# Exercise description
Return every line of the material below verbatim, omitting the pictures from your answer.

# Dataset content
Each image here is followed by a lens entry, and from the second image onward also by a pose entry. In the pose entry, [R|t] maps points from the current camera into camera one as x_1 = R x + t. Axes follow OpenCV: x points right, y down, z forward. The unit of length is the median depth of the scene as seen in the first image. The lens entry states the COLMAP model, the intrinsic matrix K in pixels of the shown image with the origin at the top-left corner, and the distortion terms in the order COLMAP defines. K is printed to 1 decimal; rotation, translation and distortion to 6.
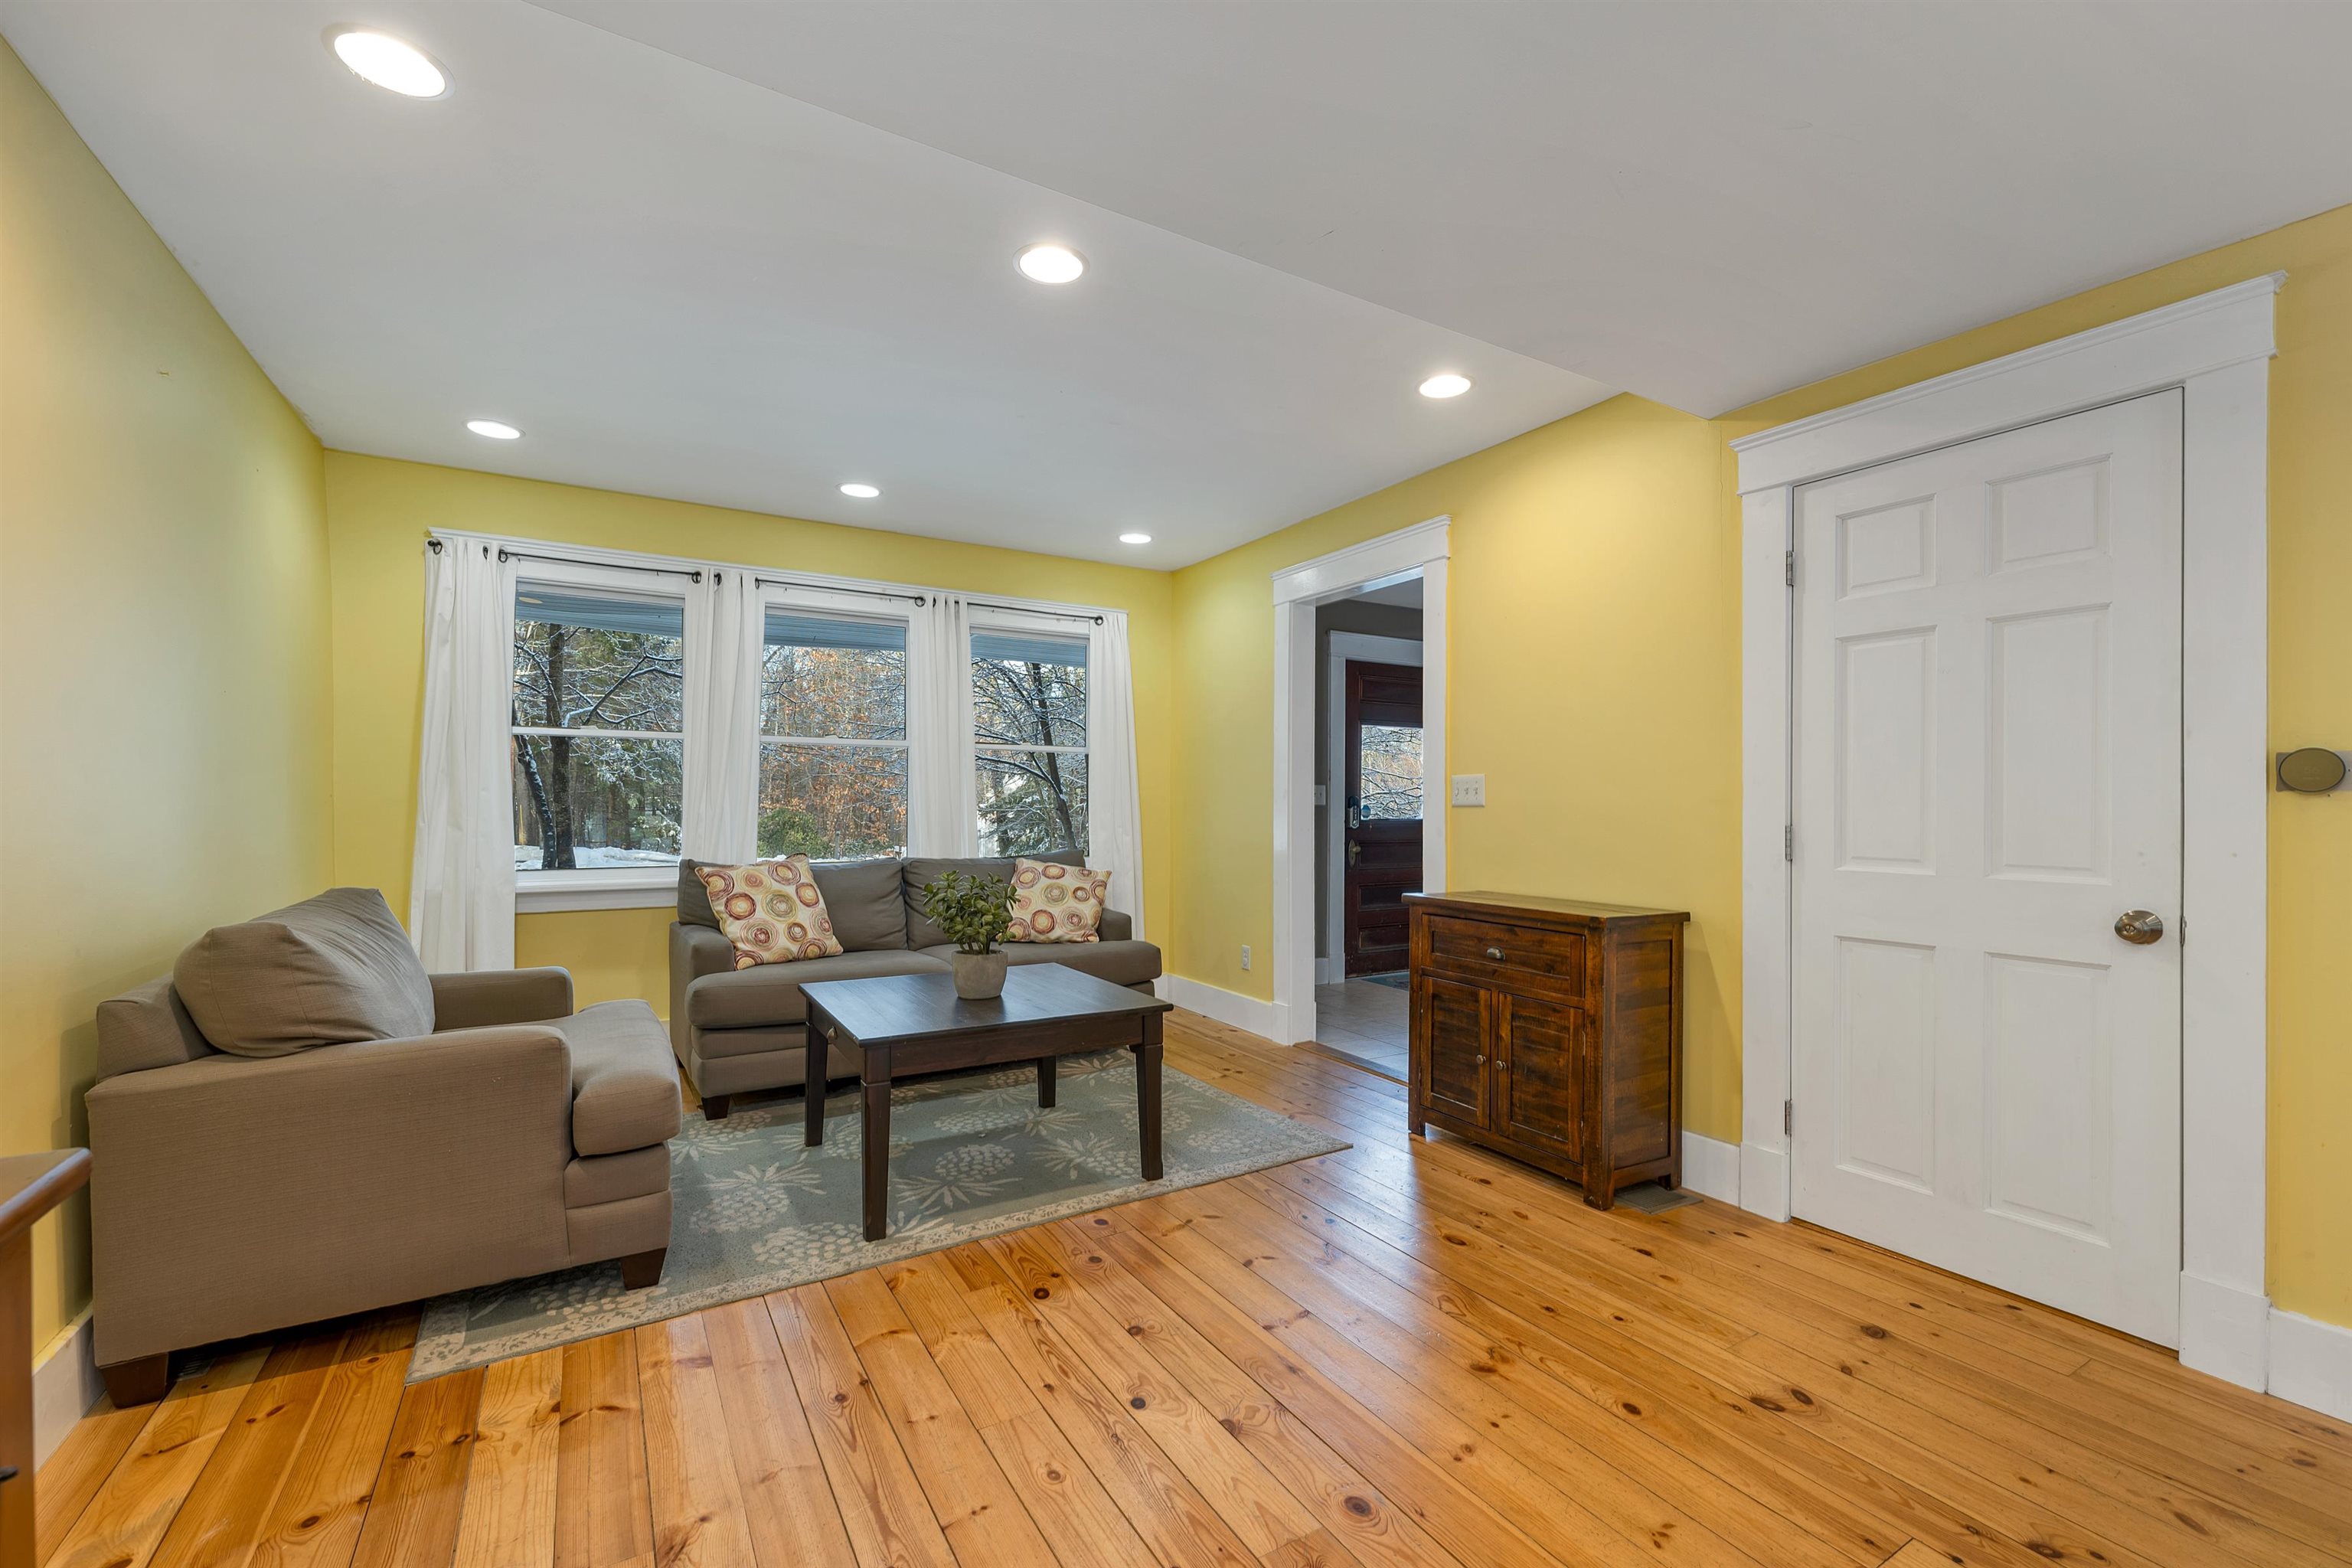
lens RADIAL K [[983.5, 0, 1172.3], [0, 983.5, 800.8], [0, 0, 1]] dist [-0.000152, 0.000923]
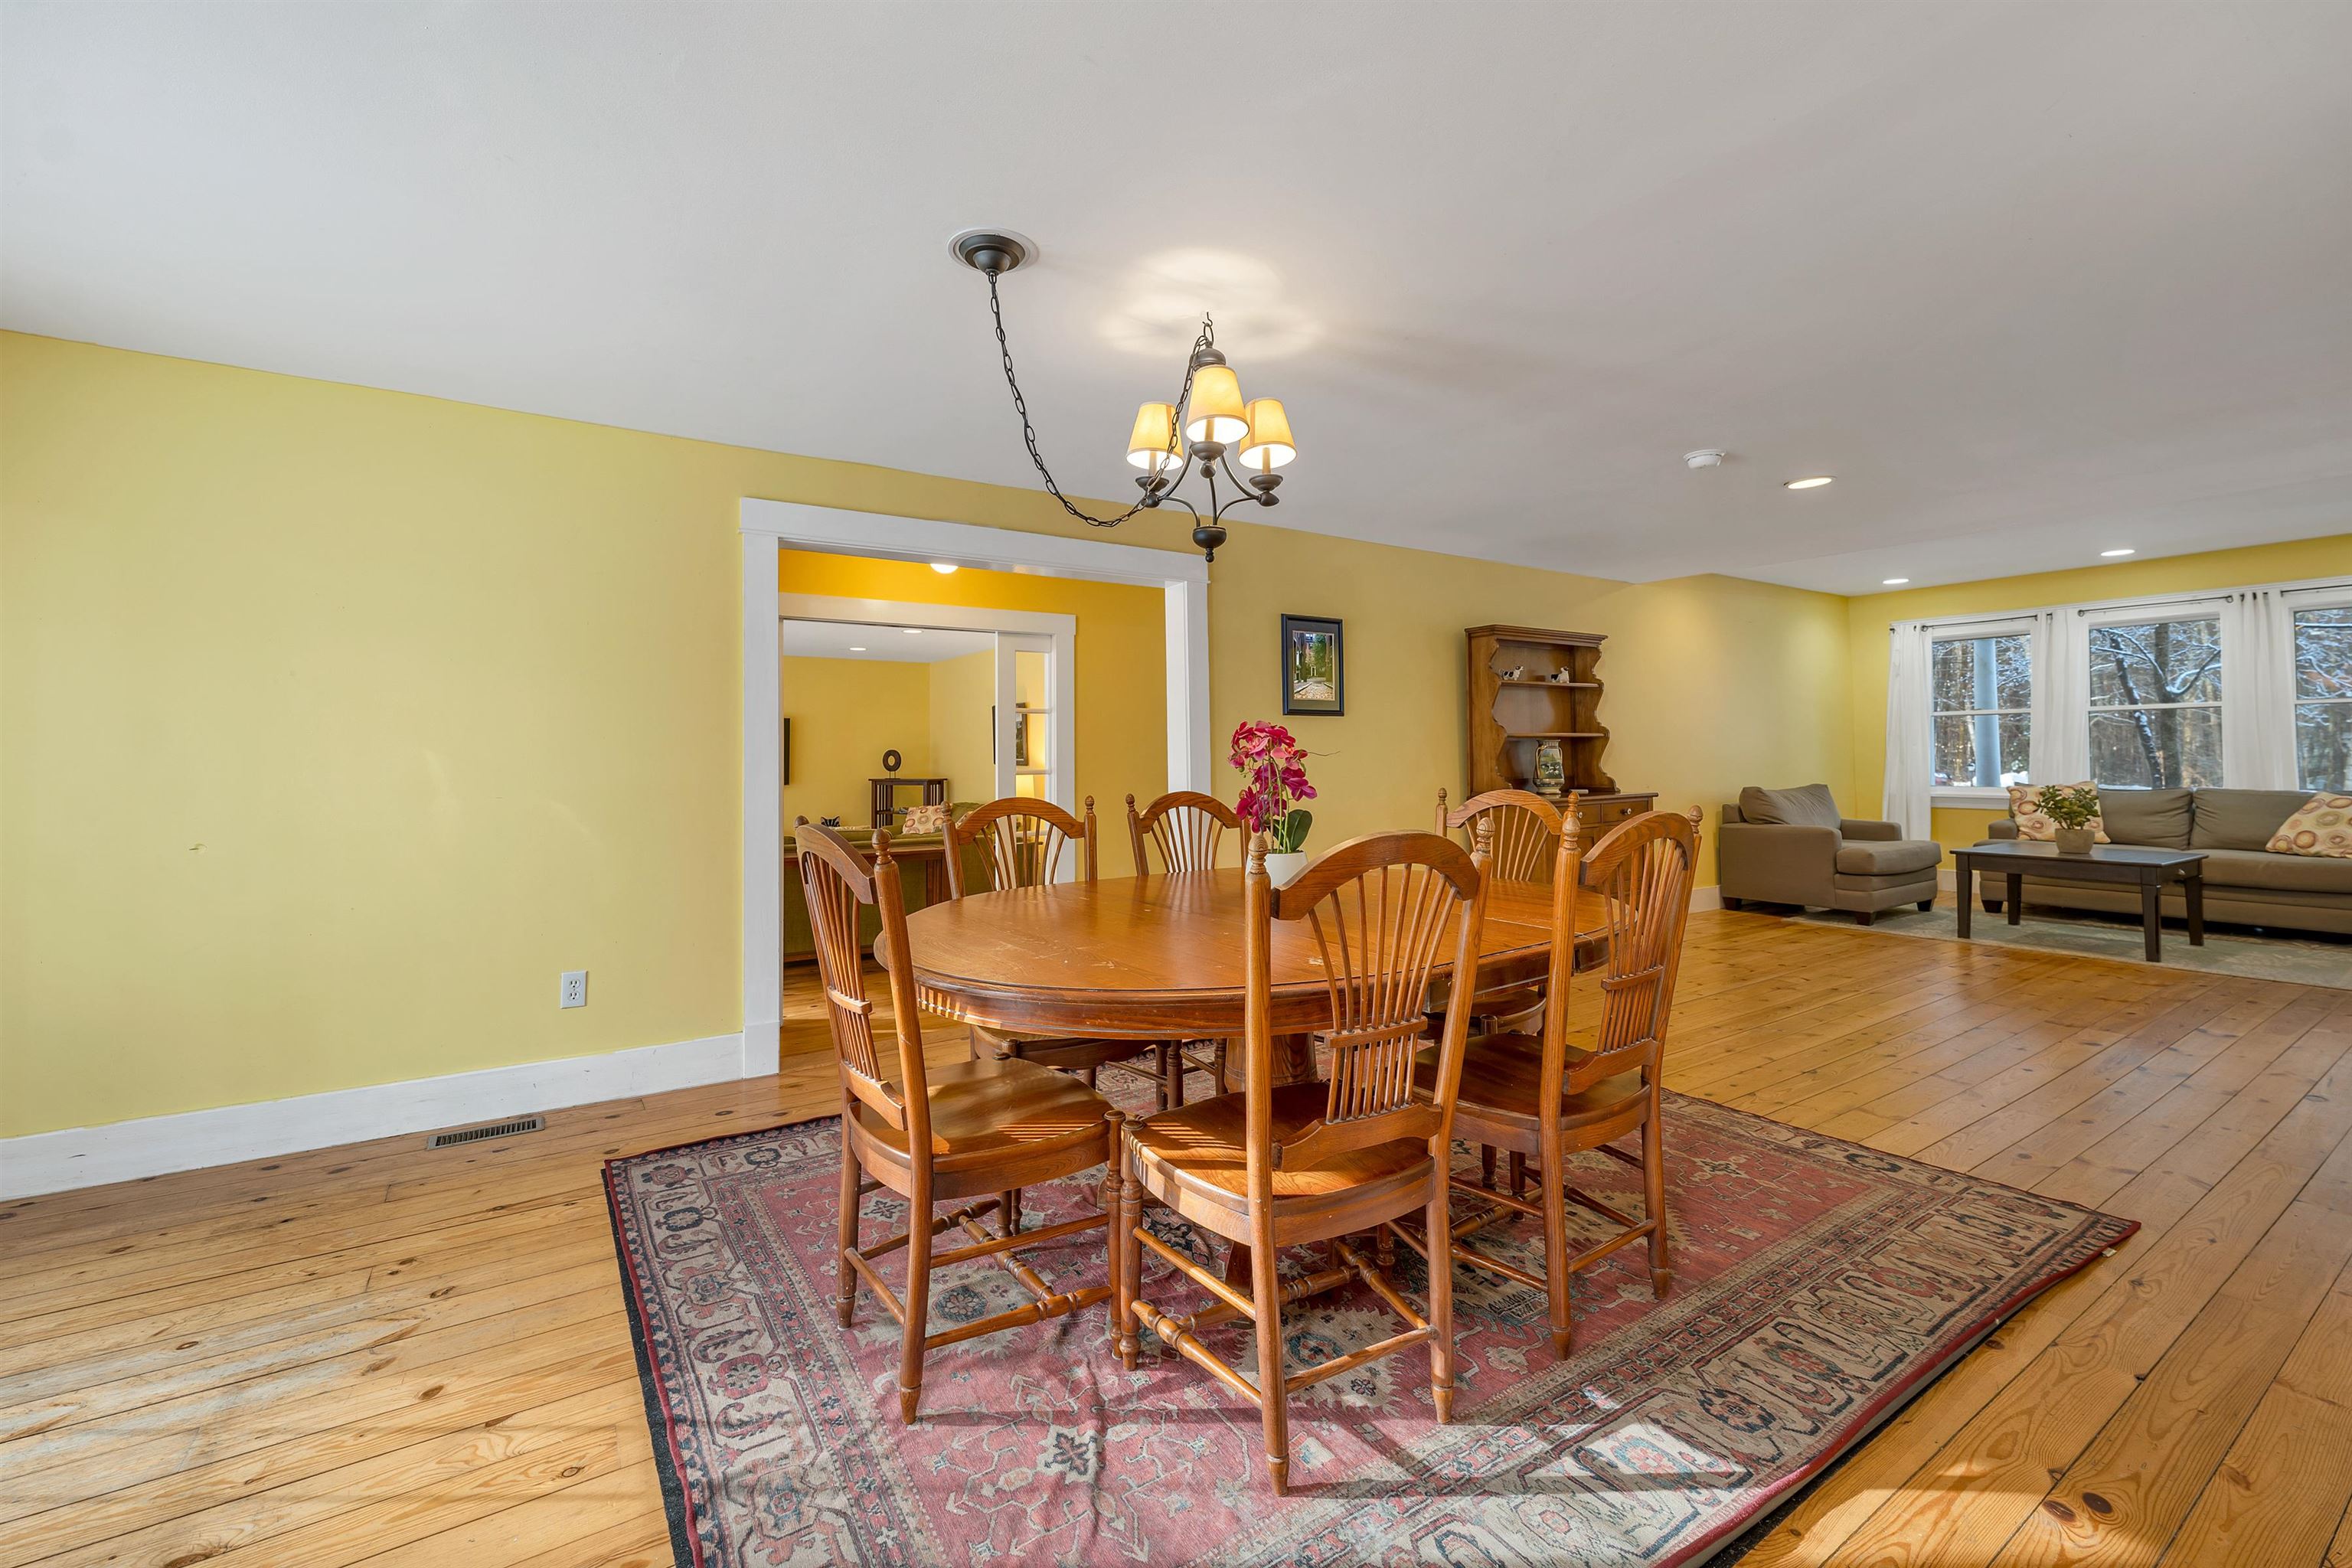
lens RADIAL K [[983.5, 0, 1170.4], [0, 983.5, 743.0], [0, 0, 1]] dist [-0.000152, 0.000923]
pose [[0.028805, -0.017536, -0.999431, 1.164714], [0.009857, 0.999802, -0.017258, 0.004051], [0.999536, -0.009354, 0.028972, -0.547085]]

# Output
Each image here is followed by a lens entry, and from the second image onward also by a pose entry. In the pose entry, [R|t] maps points from the current camera into camera one as x_1 = R x + t. Axes follow OpenCV: x points right, y down, z forward. The unit of length is the median depth of the scene as seen in the first image. The lens entry states the COLMAP model, the intrinsic matrix K in pixels of the shown image with the origin at the top-left corner, and the distortion terms in the order COLMAP defines. K is printed to 1 decimal; rotation, translation and distortion to 6.
lens RADIAL K [[983.5, 0, 1172.3], [0, 983.5, 800.8], [0, 0, 1]] dist [-0.000152, 0.000923]
lens RADIAL K [[983.5, 0, 1170.4], [0, 983.5, 743.0], [0, 0, 1]] dist [-0.000152, 0.000923]
pose [[0.028805, -0.017536, -0.999431, 1.164714], [0.009857, 0.999802, -0.017258, 0.004051], [0.999536, -0.009354, 0.028972, -0.547085]]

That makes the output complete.